Towards rapid cannabinoid drug screening
This study is important as it established for the first time that endocannabinoids play a role in inducing hedonic feeding behaviors – “the munchies” – in nematodes.
“At the time, our laboratory at the University of Oregon was deeply involved in assessing nematode food preferences as part of our research on the neuronal basis of economic decision-making,” Lockery said.
“In almost literally a ‘Friday afternoon experiment’ – ‘let’s dump this stuff on to see what happens’- we decided to see if soaking worms in cannabinoids alters existing food preferences. It does, and the paper is the result of many years of follow-up research.”

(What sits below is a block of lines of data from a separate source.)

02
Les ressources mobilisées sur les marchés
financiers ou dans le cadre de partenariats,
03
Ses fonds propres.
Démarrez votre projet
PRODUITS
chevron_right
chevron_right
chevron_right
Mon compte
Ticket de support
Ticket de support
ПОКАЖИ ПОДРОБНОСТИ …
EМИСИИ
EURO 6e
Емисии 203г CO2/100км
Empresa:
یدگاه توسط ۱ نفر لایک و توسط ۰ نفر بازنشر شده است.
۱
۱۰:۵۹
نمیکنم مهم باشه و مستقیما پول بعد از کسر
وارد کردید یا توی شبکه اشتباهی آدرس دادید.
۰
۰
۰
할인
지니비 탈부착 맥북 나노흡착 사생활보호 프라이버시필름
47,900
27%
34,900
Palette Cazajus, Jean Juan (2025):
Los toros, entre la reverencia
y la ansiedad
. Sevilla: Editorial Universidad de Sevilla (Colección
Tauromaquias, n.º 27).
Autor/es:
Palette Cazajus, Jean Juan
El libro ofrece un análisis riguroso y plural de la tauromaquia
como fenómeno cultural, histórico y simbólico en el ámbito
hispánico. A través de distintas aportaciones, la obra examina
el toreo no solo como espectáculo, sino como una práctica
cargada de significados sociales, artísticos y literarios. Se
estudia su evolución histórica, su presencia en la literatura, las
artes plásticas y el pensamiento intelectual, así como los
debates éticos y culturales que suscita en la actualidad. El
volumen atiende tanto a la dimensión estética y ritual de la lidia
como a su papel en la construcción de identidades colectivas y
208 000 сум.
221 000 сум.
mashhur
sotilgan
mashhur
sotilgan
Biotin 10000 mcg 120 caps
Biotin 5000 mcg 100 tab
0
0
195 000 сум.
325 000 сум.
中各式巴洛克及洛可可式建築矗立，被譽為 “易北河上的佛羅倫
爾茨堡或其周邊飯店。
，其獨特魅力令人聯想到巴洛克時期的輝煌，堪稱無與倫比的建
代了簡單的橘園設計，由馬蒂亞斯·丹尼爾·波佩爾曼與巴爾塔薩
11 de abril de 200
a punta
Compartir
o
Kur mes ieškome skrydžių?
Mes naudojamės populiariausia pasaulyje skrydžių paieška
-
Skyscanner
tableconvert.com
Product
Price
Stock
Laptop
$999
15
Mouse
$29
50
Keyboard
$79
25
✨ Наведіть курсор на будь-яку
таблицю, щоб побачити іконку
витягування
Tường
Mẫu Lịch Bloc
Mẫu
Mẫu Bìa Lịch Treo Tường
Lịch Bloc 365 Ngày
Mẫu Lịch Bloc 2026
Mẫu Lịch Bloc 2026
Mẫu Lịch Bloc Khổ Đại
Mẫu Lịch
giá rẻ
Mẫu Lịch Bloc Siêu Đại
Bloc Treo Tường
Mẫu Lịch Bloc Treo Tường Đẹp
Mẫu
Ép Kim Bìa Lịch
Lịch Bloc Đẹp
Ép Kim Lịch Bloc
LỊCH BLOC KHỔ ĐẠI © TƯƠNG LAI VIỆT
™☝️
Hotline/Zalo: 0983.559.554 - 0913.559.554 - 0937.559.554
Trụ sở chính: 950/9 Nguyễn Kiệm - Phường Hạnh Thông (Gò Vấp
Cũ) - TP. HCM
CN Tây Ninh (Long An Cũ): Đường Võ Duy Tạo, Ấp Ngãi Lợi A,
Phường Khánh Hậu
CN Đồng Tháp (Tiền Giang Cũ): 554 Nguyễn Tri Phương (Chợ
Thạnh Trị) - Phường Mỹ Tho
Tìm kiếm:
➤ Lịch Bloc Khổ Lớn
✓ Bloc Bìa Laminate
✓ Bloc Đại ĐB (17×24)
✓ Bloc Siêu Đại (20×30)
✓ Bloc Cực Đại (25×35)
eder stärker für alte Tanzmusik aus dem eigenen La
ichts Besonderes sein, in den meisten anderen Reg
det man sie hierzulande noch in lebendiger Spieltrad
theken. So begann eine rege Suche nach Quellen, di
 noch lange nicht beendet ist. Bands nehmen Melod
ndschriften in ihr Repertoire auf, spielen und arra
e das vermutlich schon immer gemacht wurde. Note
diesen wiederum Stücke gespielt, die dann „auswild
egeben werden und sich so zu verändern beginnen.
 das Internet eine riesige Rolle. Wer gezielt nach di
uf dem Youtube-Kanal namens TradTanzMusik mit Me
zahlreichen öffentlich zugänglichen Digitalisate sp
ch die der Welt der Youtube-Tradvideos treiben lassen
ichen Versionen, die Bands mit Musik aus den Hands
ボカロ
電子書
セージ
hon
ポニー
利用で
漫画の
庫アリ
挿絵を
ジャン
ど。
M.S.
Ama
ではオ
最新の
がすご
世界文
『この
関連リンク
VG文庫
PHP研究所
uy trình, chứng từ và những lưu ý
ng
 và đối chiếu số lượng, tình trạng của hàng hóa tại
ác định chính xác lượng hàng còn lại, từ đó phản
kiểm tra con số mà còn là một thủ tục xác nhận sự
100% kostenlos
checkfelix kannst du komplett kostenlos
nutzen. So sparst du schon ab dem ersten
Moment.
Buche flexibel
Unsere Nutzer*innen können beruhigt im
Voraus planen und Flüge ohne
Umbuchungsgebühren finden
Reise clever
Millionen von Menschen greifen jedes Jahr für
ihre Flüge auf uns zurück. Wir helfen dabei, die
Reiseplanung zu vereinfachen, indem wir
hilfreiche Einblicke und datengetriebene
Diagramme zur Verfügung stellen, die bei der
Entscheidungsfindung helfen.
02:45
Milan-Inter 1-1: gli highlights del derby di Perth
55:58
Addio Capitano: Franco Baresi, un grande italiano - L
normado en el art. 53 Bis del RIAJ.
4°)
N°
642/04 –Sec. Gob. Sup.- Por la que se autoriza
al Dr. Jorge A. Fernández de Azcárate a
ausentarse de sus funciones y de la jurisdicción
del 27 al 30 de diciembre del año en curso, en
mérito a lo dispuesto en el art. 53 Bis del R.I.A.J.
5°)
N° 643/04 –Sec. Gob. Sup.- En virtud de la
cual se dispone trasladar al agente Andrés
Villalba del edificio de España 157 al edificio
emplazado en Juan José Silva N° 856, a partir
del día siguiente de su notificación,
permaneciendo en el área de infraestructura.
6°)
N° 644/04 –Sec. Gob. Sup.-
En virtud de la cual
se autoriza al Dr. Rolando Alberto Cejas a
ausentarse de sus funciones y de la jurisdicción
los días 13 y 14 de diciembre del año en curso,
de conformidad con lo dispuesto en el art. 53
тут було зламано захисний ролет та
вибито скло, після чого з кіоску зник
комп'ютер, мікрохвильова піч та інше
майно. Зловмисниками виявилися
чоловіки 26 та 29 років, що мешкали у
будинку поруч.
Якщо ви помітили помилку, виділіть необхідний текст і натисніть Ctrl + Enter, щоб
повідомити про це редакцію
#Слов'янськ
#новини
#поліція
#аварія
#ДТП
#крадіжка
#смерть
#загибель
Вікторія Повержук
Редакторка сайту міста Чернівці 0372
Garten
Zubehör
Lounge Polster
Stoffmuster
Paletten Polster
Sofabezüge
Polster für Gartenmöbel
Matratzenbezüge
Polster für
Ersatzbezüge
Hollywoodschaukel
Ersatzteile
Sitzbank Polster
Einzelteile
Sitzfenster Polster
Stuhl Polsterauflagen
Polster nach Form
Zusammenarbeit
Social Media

But as the researchers explain, the impact of this research is also likely to go far beyond simply expanding what we know about nematodes. The similarity in how these animals and humans react to cannabinoids across species could have lasting practical implications on how cannabinoid drugs are studied.
“Cannabinoid signaling is present in the majority of tissues in our body,” Lockery said. “It therefore could be involved in the cause and treatment of a wide range of diseases. The fact that the human cannabinoid receptor gene is functional in C. elegans food-choice experiments sets the stage for rapid and inexpensive screening for drugs that target a wide variety of proteins involved in cannabinoid signaling and metabolism, with profound implications for human health.”
Several important questions still remain, such as unraveling exactly how cannabinoids alter the sensitivity of olfactory neurons, which themselves don’t have cannabinoid receptors. More novel questions, such as whether there are any commonalities in the human and nematode response to psychedelics, is another point that the study authors say they are eager to investigate.
“Perhaps we can find a new set of similarities between humans and worms, now in the case of drugs that alter perception and psychological well-being,” Lockery said.